• [TASK]
Find the line with "15 | 20 | 18 |" in the entries below, then reproduce it and every line after it down to and including the line with "15 | 18 | 16 |", exactly.

Transcribed page contents:
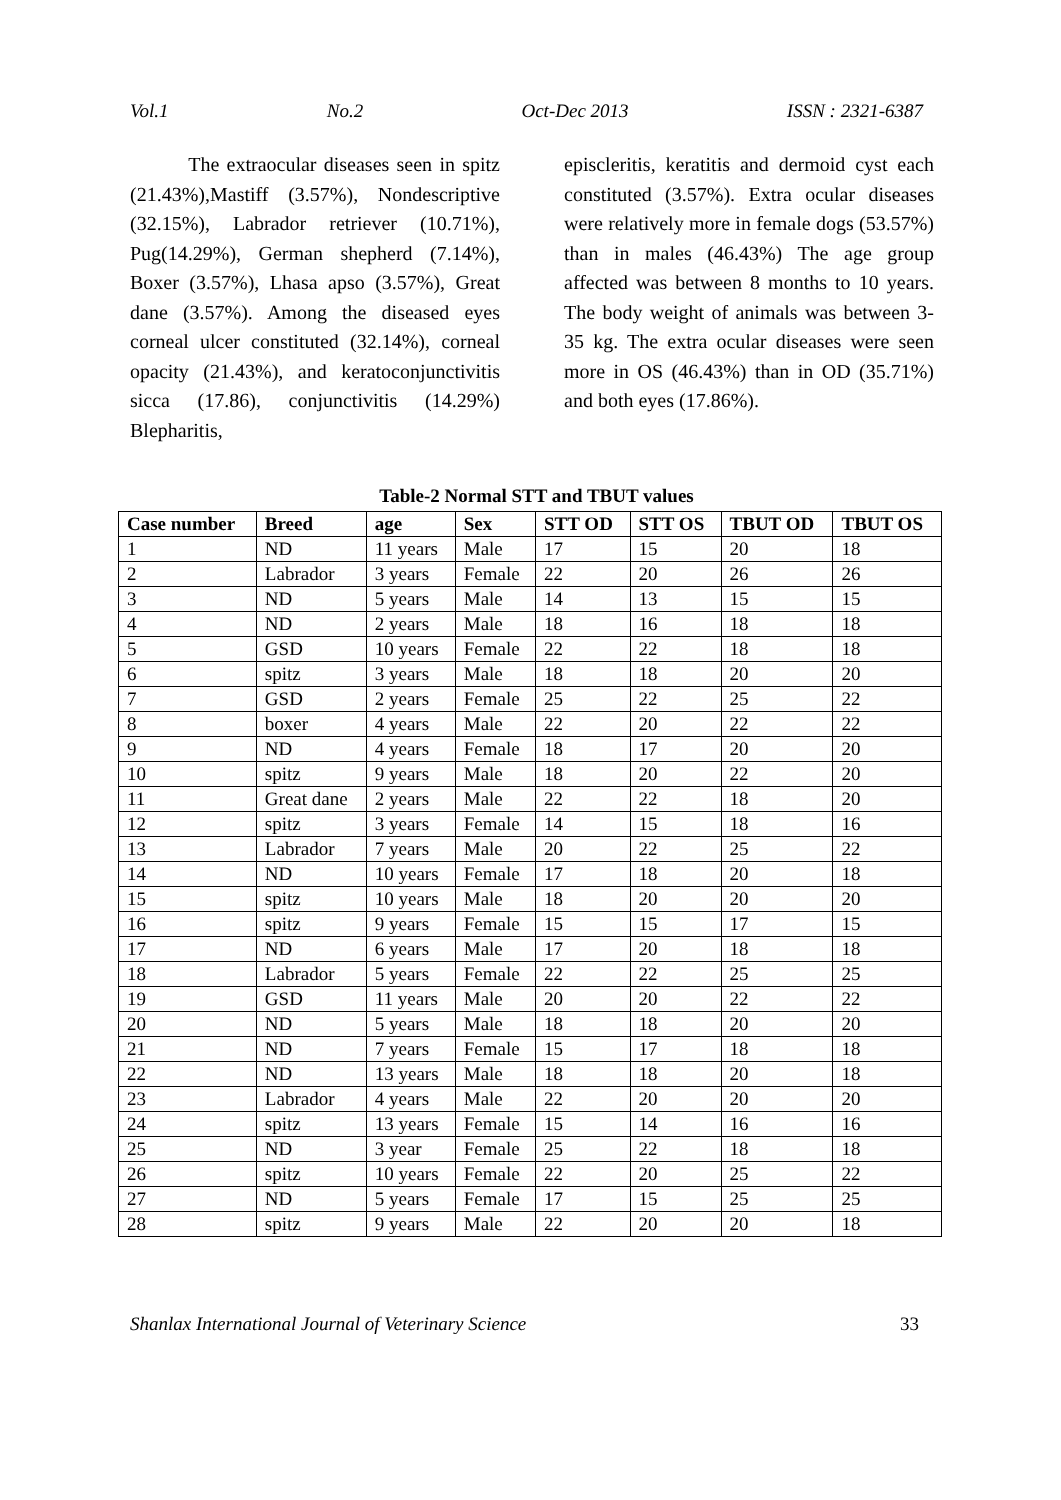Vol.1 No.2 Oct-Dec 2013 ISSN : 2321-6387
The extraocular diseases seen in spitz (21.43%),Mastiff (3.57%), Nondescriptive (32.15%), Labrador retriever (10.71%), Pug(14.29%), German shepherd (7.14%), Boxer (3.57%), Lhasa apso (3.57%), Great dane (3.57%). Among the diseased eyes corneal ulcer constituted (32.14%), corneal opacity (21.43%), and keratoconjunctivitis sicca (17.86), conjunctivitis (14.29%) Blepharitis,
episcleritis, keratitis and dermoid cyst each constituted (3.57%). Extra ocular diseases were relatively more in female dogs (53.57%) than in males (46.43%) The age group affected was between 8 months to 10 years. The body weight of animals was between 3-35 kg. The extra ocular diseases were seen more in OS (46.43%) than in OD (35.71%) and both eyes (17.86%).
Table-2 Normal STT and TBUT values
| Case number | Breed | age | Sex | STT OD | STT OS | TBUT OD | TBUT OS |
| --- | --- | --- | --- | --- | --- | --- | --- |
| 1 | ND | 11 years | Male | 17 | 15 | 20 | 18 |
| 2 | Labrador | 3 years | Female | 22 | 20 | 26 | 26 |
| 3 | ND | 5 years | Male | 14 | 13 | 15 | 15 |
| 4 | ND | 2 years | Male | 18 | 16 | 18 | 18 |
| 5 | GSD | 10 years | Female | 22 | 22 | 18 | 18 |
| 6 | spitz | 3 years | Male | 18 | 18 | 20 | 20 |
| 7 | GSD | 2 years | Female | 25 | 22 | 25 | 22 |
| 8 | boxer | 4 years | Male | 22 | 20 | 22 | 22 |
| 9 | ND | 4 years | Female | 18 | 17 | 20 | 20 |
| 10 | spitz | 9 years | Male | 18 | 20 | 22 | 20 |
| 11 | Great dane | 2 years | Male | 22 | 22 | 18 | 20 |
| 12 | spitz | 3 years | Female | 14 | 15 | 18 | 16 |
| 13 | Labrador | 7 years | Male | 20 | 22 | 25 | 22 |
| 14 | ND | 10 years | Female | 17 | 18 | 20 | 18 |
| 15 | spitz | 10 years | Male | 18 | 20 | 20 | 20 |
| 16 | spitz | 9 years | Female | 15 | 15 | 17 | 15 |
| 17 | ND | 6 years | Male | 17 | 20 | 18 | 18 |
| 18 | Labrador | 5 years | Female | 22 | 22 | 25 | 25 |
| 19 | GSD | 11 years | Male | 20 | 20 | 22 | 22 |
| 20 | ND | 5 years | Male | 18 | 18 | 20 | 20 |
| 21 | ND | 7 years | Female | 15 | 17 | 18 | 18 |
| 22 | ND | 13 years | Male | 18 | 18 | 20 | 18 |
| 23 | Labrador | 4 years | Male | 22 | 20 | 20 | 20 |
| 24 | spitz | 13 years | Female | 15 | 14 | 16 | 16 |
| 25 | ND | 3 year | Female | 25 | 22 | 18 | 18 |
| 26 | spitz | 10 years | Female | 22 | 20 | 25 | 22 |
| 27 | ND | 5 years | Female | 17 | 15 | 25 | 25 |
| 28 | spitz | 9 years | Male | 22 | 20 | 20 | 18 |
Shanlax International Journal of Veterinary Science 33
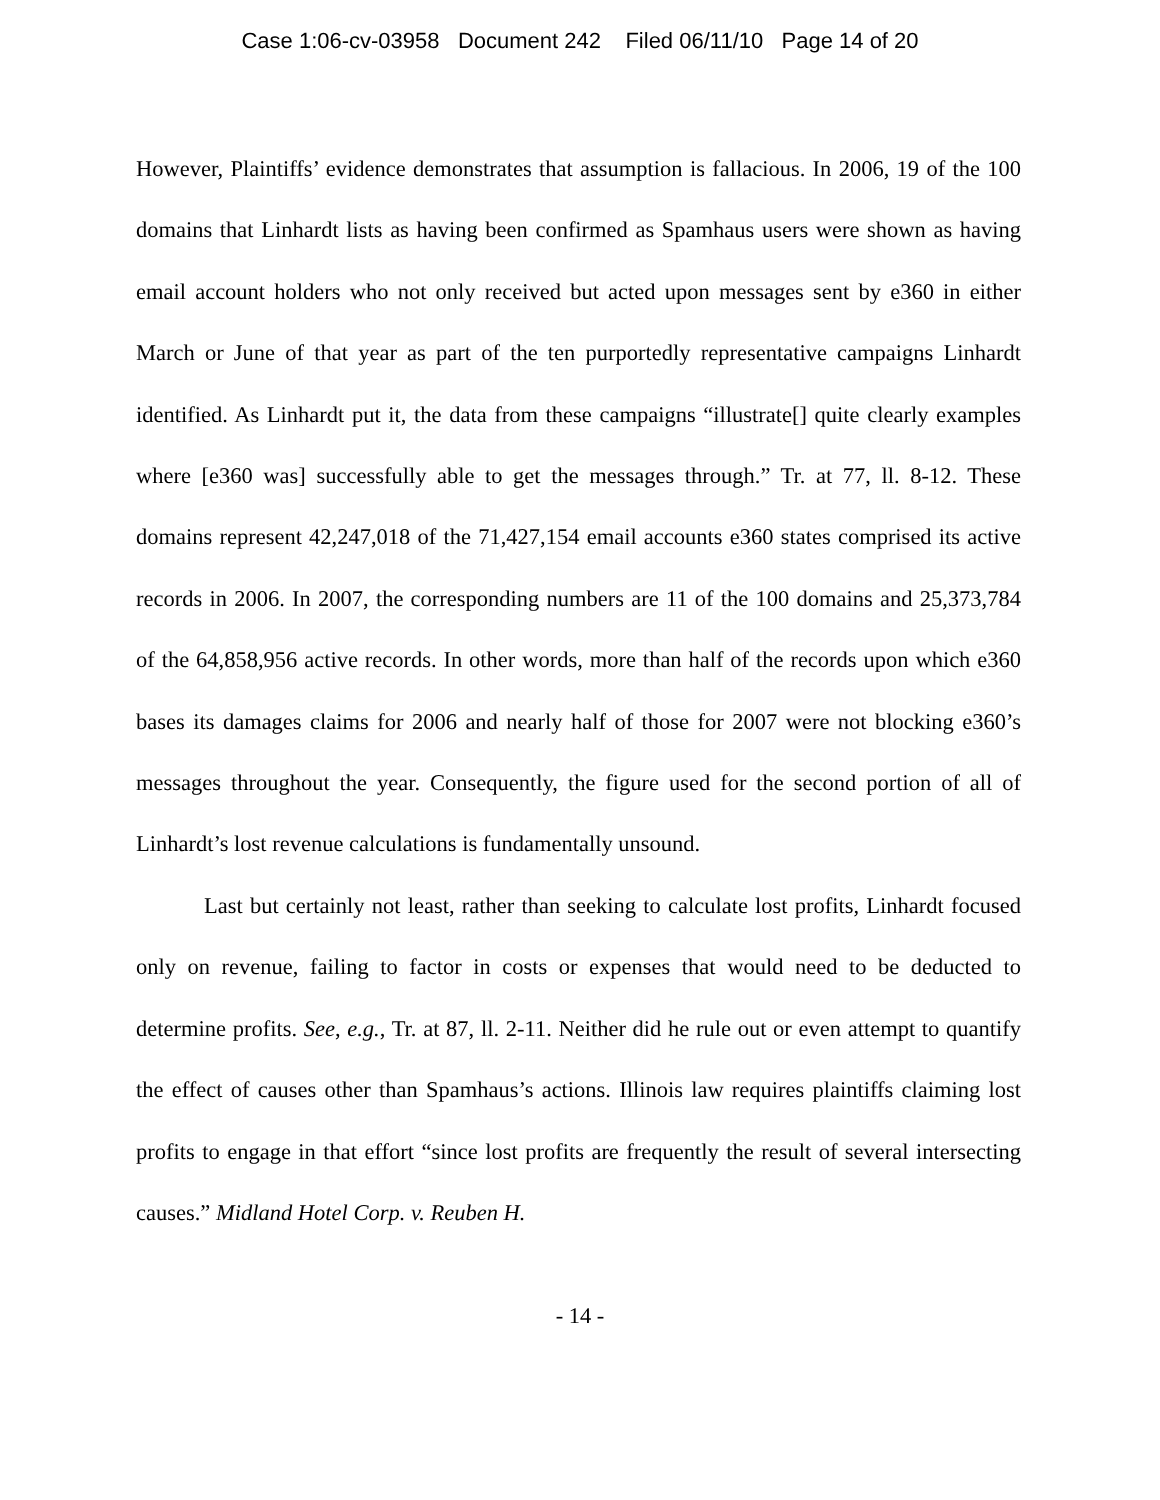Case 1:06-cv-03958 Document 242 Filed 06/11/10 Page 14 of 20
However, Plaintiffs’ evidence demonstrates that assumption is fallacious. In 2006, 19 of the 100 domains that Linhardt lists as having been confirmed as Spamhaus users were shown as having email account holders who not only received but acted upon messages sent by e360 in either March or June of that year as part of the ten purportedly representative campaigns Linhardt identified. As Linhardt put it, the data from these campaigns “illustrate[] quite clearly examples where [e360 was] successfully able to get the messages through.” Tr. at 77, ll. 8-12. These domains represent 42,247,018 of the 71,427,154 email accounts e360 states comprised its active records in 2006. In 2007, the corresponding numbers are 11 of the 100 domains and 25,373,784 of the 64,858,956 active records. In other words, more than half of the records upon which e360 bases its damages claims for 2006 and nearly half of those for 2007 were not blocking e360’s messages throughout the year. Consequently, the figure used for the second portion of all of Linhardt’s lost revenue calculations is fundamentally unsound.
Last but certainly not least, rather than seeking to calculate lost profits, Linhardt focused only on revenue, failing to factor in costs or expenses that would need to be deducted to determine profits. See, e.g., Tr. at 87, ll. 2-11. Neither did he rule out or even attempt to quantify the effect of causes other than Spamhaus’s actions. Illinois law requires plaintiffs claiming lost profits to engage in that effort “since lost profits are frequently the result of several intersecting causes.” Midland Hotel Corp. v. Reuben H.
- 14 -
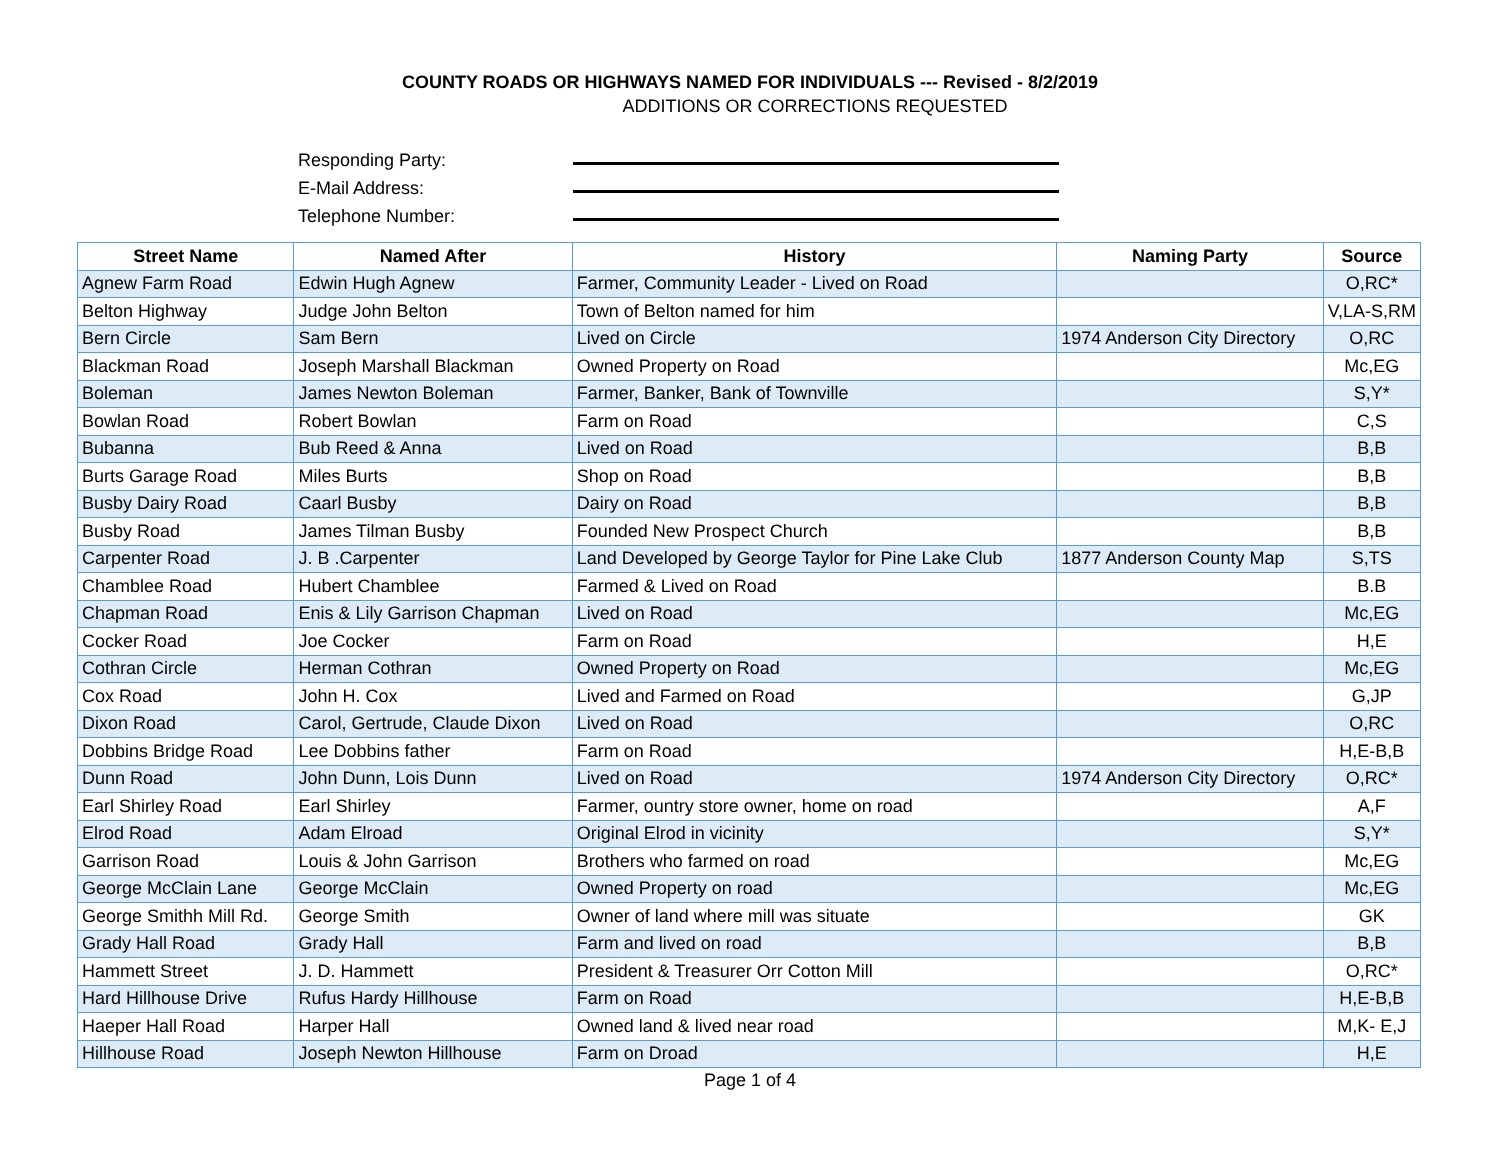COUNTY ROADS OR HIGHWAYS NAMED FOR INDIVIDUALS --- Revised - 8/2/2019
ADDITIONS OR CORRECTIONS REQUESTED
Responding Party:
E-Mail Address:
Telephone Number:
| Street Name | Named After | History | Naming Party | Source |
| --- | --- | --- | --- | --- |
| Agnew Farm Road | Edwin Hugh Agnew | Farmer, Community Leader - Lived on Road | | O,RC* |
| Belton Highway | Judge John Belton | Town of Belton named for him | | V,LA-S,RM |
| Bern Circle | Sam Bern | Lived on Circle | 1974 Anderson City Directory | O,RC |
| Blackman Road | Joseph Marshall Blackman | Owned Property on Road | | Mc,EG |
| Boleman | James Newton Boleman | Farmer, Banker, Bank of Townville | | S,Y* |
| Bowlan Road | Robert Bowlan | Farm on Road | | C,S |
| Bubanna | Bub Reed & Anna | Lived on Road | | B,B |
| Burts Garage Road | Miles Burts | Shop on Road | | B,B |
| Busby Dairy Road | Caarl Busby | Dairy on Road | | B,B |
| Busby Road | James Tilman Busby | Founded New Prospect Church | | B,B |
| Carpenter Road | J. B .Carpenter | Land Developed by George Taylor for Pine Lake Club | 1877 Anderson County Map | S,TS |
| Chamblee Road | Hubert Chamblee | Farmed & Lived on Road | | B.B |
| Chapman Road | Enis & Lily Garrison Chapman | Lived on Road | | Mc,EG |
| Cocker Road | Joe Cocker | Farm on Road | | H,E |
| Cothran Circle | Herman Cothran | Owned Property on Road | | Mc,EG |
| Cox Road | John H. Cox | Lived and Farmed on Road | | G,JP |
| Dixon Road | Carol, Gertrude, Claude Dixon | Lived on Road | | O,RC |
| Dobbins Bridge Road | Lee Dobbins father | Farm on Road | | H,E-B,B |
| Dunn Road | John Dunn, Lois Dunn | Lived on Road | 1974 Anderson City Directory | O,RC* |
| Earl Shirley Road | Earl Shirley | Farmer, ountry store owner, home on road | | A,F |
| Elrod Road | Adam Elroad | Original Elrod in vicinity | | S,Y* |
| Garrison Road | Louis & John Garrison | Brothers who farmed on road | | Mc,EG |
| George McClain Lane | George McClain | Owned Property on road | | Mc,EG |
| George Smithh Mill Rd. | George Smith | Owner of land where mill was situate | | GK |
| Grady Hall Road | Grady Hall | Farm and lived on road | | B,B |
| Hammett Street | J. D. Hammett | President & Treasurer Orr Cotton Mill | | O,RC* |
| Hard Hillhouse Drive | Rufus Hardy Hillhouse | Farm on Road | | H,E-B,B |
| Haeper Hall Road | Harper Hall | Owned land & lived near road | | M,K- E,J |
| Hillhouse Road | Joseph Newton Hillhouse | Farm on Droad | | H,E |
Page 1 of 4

• [ANSWER TO THE EXERCISE]
| 1 | ND | 11 years | Male | 17 | 15 | 20 | 18 |
| 2 | Labrador | 3 years | Female | 22 | 20 | 26 | 26 |
| 3 | ND | 5 years | Male | 14 | 13 | 15 | 15 |
| 4 | ND | 2 years | Male | 18 | 16 | 18 | 18 |
| 5 | GSD | 10 years | Female | 22 | 22 | 18 | 18 |
| 6 | spitz | 3 years | Male | 18 | 18 | 20 | 20 |
| 7 | GSD | 2 years | Female | 25 | 22 | 25 | 22 |
| 8 | boxer | 4 years | Male | 22 | 20 | 22 | 22 |
| 9 | ND | 4 years | Female | 18 | 17 | 20 | 20 |
| 10 | spitz | 9 years | Male | 18 | 20 | 22 | 20 |
| 11 | Great dane | 2 years | Male | 22 | 22 | 18 | 20 |
| 12 | spitz | 3 years | Female | 14 | 15 | 18 | 16 |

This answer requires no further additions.